*** Opening of PAGE TEXT ***

Expanding Housing Choice Vouchers Would Significantly Reduce Child Poverty

Congress directed the National Academies of Sciences, Engineering, and Medicine (the National Academies) in 2015 to conduct a study of childhood poverty in the United States and identify policies and programs that would reduce childhood poverty by half over the next ten years. The National Academies have released their findings in a report, A Roadmap to Reducing Child Poverty. The report finds that implementing a child allowance program, expanding the provision of Housing Choice Vouchers (HCVs), and increasing Supplemental Nutrition Assistance Program (SNAP) benefits are among the most effective policies to accomplish the goal of reducing child poverty.

The Supplemental Poverty Measure estimates 13% of U.S. children (9.6 million) lived in poverty in 2015. Three percent of children were in deep poverty, defined as incomes less than 50% of the poverty level, and 36% of children were in poverty or near poverty, defined as less than 150% of the poverty level. Poverty rates vary greatly by race and ethnicity, with 8% of white children, 18% of black children, and 22% of Hispanic children living in poverty. Children are more likely to be poor if their parent or parents do not work or have less than a high school degree, if the children live with a single parent or without a parent, or if the children were born to younger mothers.

*** Close of PAGE TEXT ***

WHAT YOU WILL DO:
**A)** Answer these from the child poverty page:
(i) In what year did Congress direct the National Academies to conduct the study?
(ii) According to the Supplemental Poverty Measure, what percentage of U.S. children lived in poverty in 2015?
(iii) What percentage of Hispanic children lived in poverty?
**B)** Please update the child poverty page starting with "Expanding Housing Choice" and going on through "of reducing child poverty.", replacing "ten years" with "decade".
The data below is separate material from the child poverty page.

*** Opening of SUPPLIED MATERIAL ***

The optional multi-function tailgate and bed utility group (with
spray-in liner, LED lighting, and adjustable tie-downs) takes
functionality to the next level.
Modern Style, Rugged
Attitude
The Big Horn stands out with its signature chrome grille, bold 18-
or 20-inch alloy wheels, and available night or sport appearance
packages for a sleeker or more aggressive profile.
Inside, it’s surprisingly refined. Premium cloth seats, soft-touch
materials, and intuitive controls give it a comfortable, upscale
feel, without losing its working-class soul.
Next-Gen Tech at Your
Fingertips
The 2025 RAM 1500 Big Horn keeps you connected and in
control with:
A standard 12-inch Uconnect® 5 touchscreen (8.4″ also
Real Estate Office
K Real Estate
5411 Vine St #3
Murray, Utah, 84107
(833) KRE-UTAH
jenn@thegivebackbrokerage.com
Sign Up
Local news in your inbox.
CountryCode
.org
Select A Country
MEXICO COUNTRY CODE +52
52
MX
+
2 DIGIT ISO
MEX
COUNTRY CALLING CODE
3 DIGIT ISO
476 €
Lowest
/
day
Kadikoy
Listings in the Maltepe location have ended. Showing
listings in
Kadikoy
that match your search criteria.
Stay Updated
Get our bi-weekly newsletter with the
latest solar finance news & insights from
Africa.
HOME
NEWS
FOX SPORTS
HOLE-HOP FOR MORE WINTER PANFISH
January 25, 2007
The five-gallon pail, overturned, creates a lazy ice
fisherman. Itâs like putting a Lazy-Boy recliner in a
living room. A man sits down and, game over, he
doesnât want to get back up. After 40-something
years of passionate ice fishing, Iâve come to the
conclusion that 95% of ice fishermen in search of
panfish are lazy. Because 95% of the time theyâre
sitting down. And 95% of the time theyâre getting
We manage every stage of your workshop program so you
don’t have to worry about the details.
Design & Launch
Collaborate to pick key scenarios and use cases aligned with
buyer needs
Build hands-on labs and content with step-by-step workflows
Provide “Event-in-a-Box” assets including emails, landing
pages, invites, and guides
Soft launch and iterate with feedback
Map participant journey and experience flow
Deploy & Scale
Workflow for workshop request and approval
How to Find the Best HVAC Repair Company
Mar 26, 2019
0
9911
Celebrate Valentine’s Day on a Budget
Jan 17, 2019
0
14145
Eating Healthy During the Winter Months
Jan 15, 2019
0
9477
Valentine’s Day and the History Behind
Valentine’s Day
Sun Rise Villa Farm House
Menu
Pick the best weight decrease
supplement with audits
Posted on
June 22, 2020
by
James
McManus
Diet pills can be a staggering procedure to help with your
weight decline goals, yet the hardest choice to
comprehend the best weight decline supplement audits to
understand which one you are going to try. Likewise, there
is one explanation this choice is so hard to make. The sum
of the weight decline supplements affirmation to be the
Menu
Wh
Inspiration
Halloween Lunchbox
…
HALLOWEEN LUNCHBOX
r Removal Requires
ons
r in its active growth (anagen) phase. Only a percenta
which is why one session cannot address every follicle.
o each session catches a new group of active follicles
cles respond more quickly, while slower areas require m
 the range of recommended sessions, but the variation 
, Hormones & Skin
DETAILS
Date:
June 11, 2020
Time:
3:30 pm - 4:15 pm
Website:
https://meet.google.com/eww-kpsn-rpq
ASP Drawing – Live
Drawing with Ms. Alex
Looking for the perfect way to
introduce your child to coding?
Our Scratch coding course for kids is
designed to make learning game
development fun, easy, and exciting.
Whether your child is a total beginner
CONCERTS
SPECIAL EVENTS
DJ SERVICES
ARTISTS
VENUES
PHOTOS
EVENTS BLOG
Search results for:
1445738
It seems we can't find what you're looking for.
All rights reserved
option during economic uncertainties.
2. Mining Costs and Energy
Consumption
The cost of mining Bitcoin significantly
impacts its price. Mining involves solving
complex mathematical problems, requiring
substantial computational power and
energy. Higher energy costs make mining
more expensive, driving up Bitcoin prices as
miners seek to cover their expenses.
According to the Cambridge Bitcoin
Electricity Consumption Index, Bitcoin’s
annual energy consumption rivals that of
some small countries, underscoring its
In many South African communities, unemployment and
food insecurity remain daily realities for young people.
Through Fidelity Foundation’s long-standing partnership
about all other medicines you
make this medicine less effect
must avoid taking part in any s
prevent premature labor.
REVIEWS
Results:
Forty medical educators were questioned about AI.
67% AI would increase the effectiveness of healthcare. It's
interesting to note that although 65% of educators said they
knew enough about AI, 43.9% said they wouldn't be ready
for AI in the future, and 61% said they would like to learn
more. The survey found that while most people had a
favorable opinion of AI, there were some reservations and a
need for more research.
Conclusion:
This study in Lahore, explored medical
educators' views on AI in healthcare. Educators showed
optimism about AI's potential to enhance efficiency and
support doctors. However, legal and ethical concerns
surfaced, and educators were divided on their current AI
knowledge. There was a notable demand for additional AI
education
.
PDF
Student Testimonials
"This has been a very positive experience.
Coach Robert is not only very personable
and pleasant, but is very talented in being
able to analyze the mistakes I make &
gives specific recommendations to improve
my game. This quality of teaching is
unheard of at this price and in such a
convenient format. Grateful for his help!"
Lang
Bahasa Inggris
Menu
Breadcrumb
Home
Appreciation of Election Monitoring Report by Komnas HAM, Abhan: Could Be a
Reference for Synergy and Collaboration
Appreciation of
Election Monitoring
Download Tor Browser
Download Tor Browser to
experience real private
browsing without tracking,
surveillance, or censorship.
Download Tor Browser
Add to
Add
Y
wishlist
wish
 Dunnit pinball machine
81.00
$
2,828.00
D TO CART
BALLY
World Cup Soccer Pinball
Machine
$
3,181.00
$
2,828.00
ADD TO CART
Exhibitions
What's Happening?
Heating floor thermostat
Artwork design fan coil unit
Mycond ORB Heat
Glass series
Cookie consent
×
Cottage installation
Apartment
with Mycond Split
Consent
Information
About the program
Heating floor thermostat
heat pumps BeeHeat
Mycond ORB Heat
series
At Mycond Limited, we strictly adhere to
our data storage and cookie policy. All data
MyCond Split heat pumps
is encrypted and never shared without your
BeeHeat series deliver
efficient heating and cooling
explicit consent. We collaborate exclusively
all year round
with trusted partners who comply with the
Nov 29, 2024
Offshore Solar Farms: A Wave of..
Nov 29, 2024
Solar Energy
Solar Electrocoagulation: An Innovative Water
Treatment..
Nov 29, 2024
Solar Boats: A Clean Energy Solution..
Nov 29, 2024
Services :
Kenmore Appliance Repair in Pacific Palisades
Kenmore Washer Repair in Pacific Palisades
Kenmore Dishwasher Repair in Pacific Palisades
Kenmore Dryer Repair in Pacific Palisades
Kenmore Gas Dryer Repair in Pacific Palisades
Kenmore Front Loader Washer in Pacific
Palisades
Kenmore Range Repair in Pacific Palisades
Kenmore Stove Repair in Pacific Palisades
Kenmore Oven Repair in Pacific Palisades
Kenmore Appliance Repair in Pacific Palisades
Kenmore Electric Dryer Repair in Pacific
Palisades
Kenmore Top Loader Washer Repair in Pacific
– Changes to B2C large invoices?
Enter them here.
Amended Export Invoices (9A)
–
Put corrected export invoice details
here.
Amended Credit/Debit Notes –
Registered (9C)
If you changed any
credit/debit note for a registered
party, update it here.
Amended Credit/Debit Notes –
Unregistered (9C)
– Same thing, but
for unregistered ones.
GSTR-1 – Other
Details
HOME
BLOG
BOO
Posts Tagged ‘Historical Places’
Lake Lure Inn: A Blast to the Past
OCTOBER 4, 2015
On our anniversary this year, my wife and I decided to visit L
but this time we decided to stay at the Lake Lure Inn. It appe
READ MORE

*** Close of SUPPLIED MATERIAL ***

RESPONSES PER TASK:
**A)**
(i) 2015
(ii) 13% (9.6 million children)
(iii) 22%

**B)**
Expanding Housing Choice Vouchers Would Significantly Reduce Child Poverty

Congress directed the National Academies of Sciences, Engineering, and Medicine (the National Academies) in 2015 to conduct a study of childhood poverty in the United States and identify policies and programs that would reduce childhood poverty by half over the next decade. The National Academies have released their findings in a report, A Roadmap to Reducing Child Poverty. The report finds that implementing a child allowance program, expanding the provision of Housing Choice Vouchers (HCVs), and increasing Supplemental Nutrition Assistance Program (SNAP) benefits are among the most effective policies to accomplish the goal of reducing child poverty.